[Stored dataset items]

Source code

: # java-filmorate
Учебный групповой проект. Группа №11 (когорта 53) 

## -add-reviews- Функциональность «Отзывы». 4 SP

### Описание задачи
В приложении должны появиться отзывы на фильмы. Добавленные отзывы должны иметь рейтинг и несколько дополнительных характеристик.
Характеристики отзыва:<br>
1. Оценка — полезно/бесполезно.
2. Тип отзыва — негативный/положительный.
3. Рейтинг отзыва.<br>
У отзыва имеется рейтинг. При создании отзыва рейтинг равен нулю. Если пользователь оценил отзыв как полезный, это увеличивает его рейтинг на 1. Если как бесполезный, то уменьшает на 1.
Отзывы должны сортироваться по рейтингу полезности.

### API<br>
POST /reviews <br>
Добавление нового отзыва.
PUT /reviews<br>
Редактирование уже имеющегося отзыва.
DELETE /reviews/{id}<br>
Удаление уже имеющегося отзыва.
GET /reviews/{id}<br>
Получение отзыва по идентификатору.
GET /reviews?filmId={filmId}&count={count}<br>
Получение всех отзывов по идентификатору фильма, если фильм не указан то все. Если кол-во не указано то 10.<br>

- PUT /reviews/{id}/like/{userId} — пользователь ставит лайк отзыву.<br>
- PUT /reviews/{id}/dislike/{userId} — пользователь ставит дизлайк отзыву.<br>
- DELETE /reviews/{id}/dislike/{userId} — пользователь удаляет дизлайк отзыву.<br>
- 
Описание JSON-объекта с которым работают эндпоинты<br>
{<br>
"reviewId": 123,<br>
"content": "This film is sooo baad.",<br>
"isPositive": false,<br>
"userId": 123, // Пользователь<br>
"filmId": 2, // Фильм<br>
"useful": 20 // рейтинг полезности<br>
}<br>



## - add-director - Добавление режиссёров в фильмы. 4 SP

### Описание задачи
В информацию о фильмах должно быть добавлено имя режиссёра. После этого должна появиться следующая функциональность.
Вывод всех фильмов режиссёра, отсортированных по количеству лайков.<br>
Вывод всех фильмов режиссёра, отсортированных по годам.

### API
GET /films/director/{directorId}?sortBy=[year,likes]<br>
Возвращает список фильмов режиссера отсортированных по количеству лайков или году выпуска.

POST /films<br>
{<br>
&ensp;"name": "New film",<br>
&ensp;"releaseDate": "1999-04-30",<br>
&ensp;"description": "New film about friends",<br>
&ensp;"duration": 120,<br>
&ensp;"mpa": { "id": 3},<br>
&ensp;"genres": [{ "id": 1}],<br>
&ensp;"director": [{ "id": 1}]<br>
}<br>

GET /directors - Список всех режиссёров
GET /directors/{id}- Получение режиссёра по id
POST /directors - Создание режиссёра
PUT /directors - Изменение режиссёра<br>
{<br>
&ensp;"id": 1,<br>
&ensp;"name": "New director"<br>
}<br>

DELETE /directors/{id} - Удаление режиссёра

◆ **INSTRUCTION**
Each entry, from start to finish, must be restated exactly.

◆ **FINAL ANSWER**
Source code

: # java-filmorate
Учебный групповой проект. Группа №11 (когорта 53) 

## -add-reviews- Функциональность «Отзывы». 4 SP

### Описание задачи
В приложении должны появиться отзывы на фильмы. Добавленные отзывы должны иметь рейтинг и несколько дополнительных характеристик.
Характеристики отзыва:<br>
1. Оценка — полезно/бесполезно.
2. Тип отзыва — негативный/положительный.
3. Рейтинг отзыва.<br>
У отзыва имеется рейтинг. При создании отзыва рейтинг равен нулю. Если пользователь оценил отзыв как полезный, это увеличивает его рейтинг на 1. Если как бесполезный, то уменьшает на 1.
Отзывы должны сортироваться по рейтингу полезности.

### API<br>
POST /reviews <br>
Добавление нового отзыва.
PUT /reviews<br>
Редактирование уже имеющегося отзыва.
DELETE /reviews/{id}<br>
Удаление уже имеющегося отзыва.
GET /reviews/{id}<br>
Получение отзыва по идентификатору.
GET /reviews?filmId={filmId}&count={count}<br>
Получение всех отзывов по идентификатору фильма, если фильм не указан то все. Если кол-во не указано то 10.<br>

- PUT /reviews/{id}/like/{userId} — пользователь ставит лайк отзыву.<br>
- PUT /reviews/{id}/dislike/{userId} — пользователь ставит дизлайк отзыву.<br>
- DELETE /reviews/{id}/dislike/{userId} — пользователь удаляет дизлайк отзыву.<br>
- 
Описание JSON-объекта с которым работают эндпоинты<br>
{<br>
"reviewId": 123,<br>
"content": "This film is sooo baad.",<br>
"isPositive": false,<br>
"userId": 123, // Пользователь<br>
"filmId": 2, // Фильм<br>
"useful": 20 // рейтинг полезности<br>
}<br>



## - add-director - Добавление режиссёров в фильмы. 4 SP

### Описание задачи
В информацию о фильмах должно быть добавлено имя режиссёра. После этого должна появиться следующая функциональность.
Вывод всех фильмов режиссёра, отсортированных по количеству лайков.<br>
Вывод всех фильмов режиссёра, отсортированных по годам.

### API
GET /films/director/{directorId}?sortBy=[year,likes]<br>
Возвращает список фильмов режиссера отсортированных по количеству лайков или году выпуска.

POST /films<br>
{<br>
&ensp;"name": "New film",<br>
&ensp;"releaseDate": "1999-04-30",<br>
&ensp;"description": "New film about friends",<br>
&ensp;"duration": 120,<br>
&ensp;"mpa": { "id": 3},<br>
&ensp;"genres": [{ "id": 1}],<br>
&ensp;"director": [{ "id": 1}]<br>
}<br>

GET /directors - Список всех режиссёров
GET /directors/{id}- Получение режиссёра по id
POST /directors - Создание режиссёра
PUT /directors - Изменение режиссёра<br>
{<br>
&ensp;"id": 1,<br>
&ensp;"name": "New director"<br>
}<br>

DELETE /directors/{id} - Удаление режиссёра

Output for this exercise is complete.